EXCERPT PROVIDED ->

---*---

Within moments of the final takeout by Brad Jacobs, the TSN crews started packing up and leaving.

Broadcaster Vic Rauter will be doing his counting elsewhere in the near future. 

Mascot Slider has slid his last slide in Estevan this year – not before signing his dressing room door sign to organizers as thanks. Superfan Hans Madsen and his crazy coloured beard are both on the road back home.

The curling ice was chipped off, the television lights came down, and the media row that felt like a personal stretching space was dismantled quickly.

And what have we learned?

We’ve learned that this city can host a pretty good event and can probably do it again without worrying if we’ll have enough support from volunteers.

Big events like this call for big coverage. Personally, I saw every single draw live. That’s 14 draws with over 50 matches to figure out why someone won, or why they lost. I believe that myself and the TSN digital guy were the only individuals there for all of them.

And as an aside, the digital reporter’s requests during the event were a little different; he would tell the Curling Canada people while arranging for interviews that ‘I’m just doing something for Instagram’, and I’d be thinking those words made sense individually but together as a concept I’m not really cottoning on to what was going on. TSN Curling has over 30,000 followers on Twitter so I assume they know how to market what they’re doing.

The Canada Cup was a made for television event. The sponsorship prices were high and the corporate presence was big. It was an enjoyable fan experience, thanks in no small part to Slider and some of the visuals on the big screen. The curling itself was top notch; one literally couldn’t have asked for a better and more consistent viewing experience from the fan’s standpoint.

---*---

SUPPLIED MATERIAL ->
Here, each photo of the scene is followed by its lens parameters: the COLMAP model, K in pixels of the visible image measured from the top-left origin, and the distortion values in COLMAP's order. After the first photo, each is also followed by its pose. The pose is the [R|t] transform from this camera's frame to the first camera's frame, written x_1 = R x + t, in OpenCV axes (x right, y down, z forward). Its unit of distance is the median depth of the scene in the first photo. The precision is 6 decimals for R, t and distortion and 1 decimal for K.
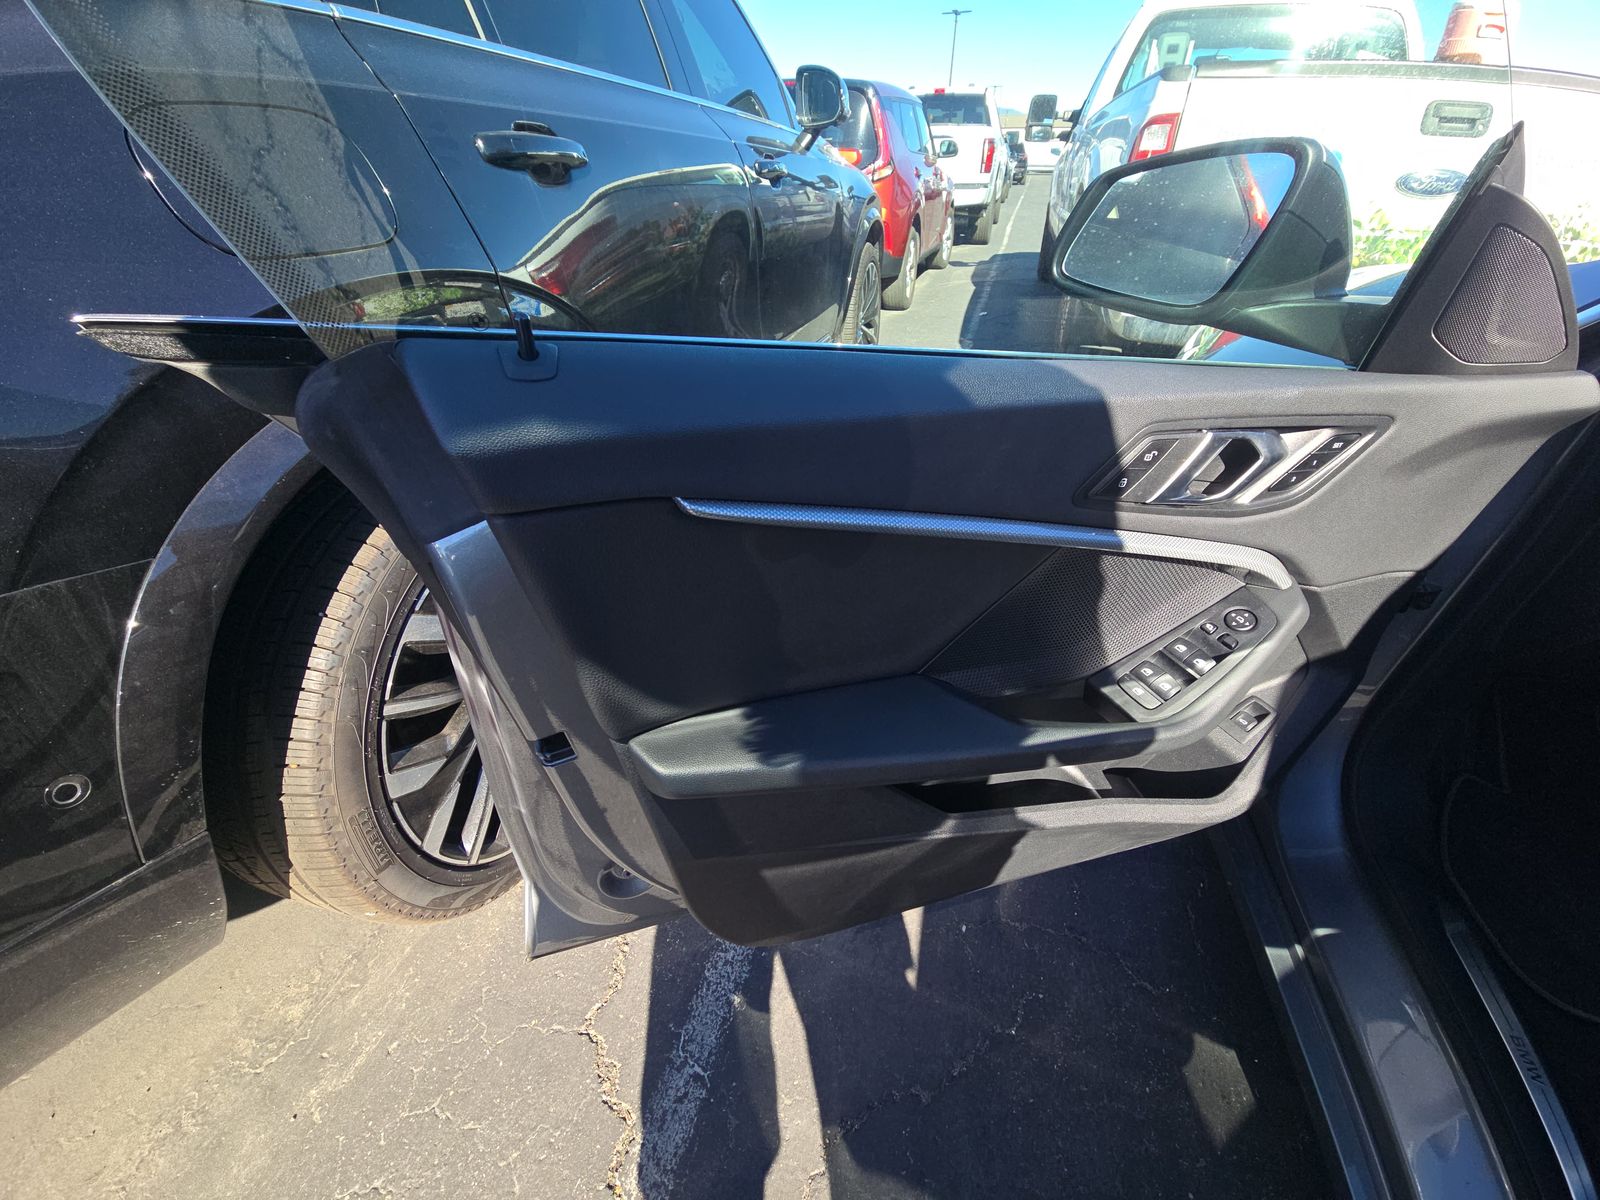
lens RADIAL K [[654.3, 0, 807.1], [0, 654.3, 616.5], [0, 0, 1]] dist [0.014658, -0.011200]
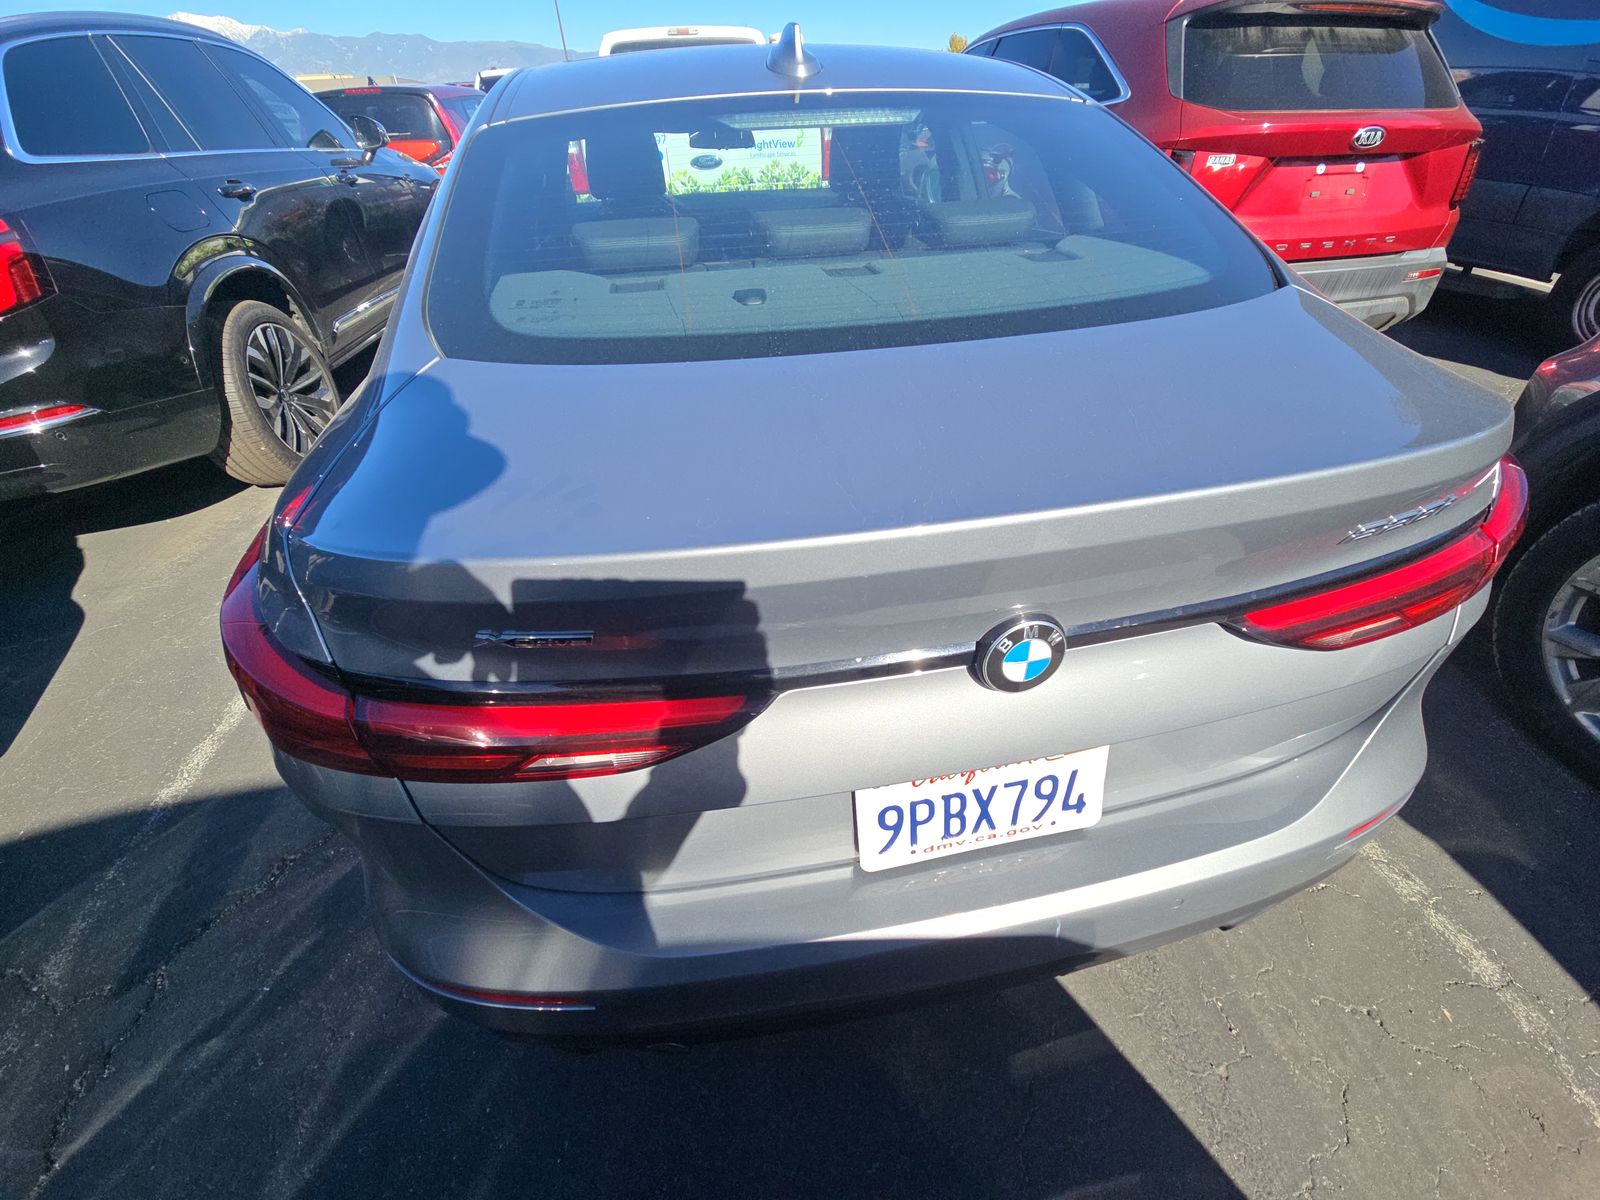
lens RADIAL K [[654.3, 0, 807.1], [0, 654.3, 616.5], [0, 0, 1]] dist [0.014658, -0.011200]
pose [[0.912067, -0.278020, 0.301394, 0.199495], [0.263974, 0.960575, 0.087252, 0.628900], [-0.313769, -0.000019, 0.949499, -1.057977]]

---*---

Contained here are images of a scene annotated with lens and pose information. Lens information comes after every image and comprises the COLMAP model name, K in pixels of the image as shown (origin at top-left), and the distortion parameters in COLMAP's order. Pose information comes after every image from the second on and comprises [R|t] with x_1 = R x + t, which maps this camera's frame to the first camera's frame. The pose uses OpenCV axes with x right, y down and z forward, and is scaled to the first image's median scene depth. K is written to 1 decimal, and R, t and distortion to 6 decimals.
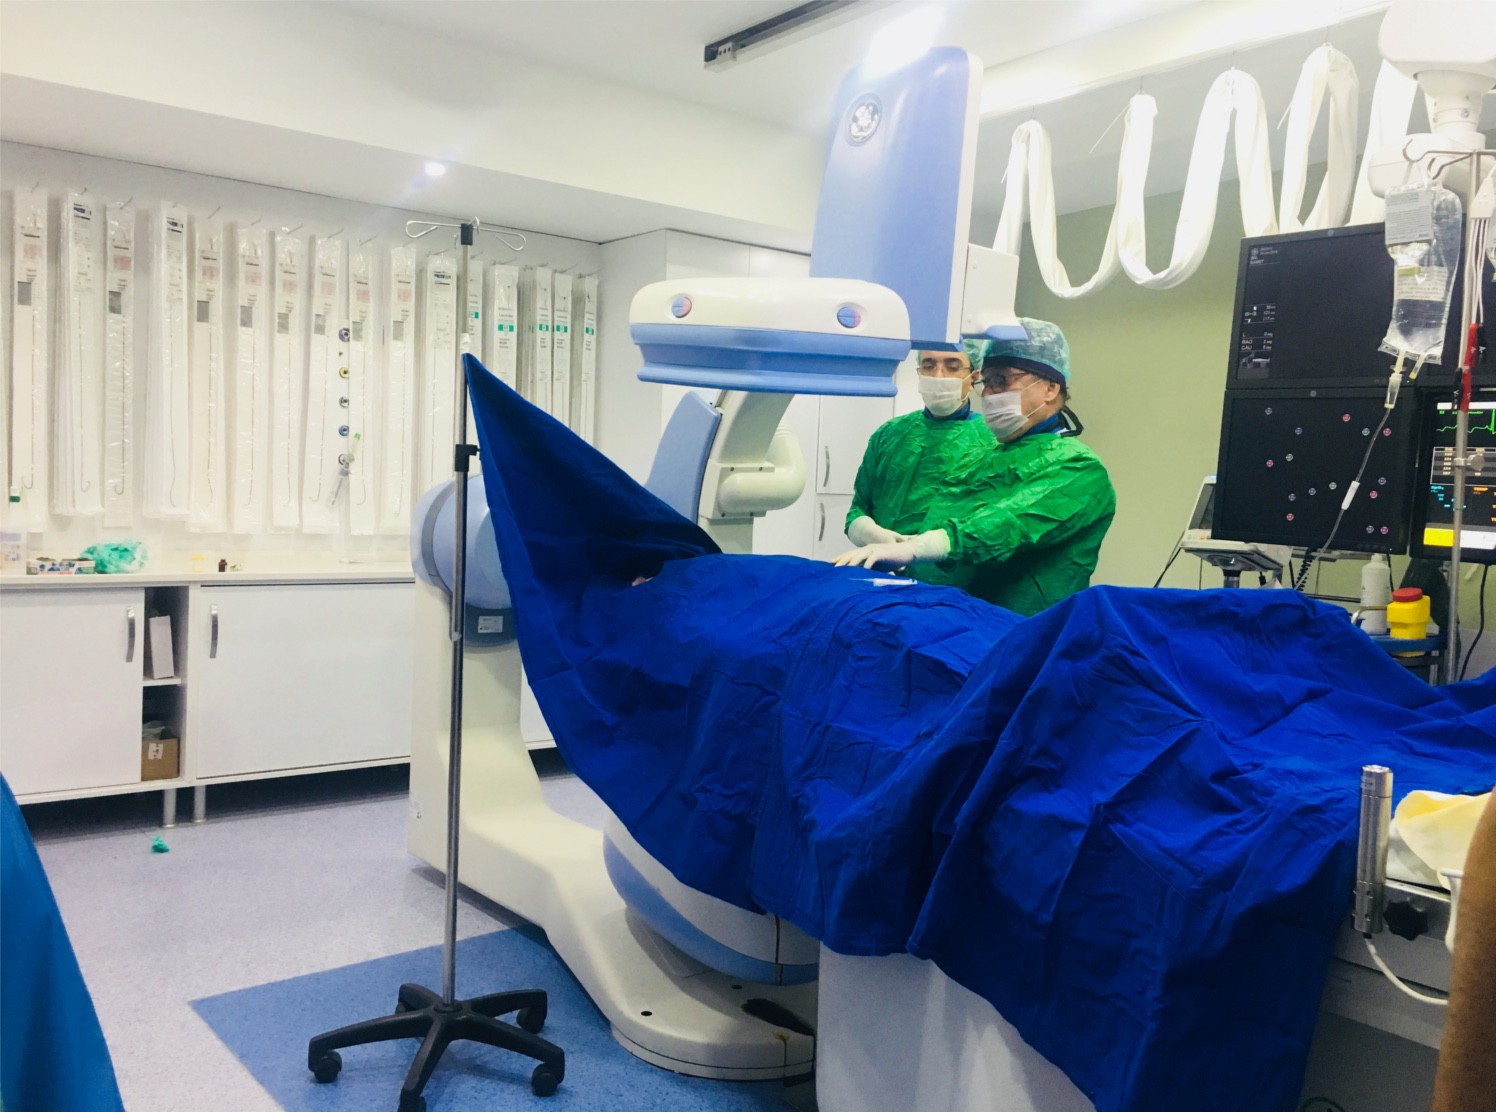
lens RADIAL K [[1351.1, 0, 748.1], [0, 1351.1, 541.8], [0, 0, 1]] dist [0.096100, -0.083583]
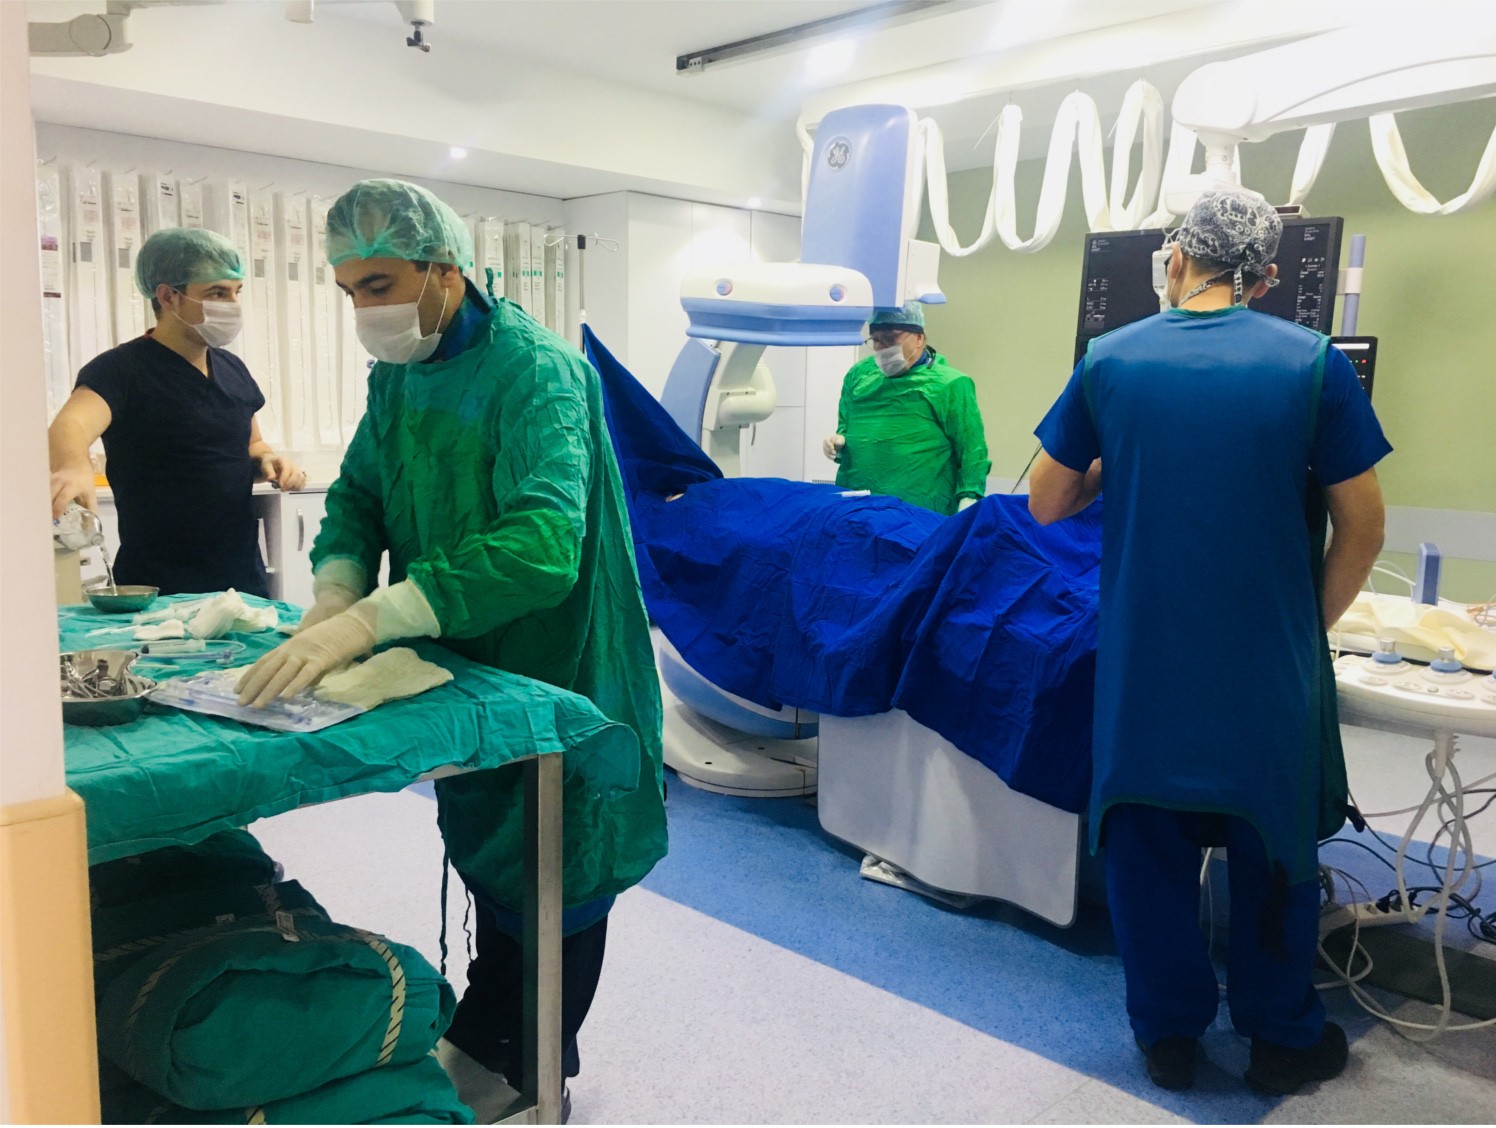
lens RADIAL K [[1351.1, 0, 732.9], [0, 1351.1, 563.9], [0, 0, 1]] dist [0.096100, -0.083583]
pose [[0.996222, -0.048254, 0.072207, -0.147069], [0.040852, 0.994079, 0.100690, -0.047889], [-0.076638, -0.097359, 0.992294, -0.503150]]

---*---

YOUR INSTRUCTIONS ->
Please answer these questions from the excerpt on the Canada Cup:
(a) How many draws did the writer see live?
(b) What did the mascot Slider sign before leaving?
(c) How many Twitter followers does TSN Curling have?

SOLUTION ->
(a) 14 draws
(b) His dressing room door sign
(c) Over 30,000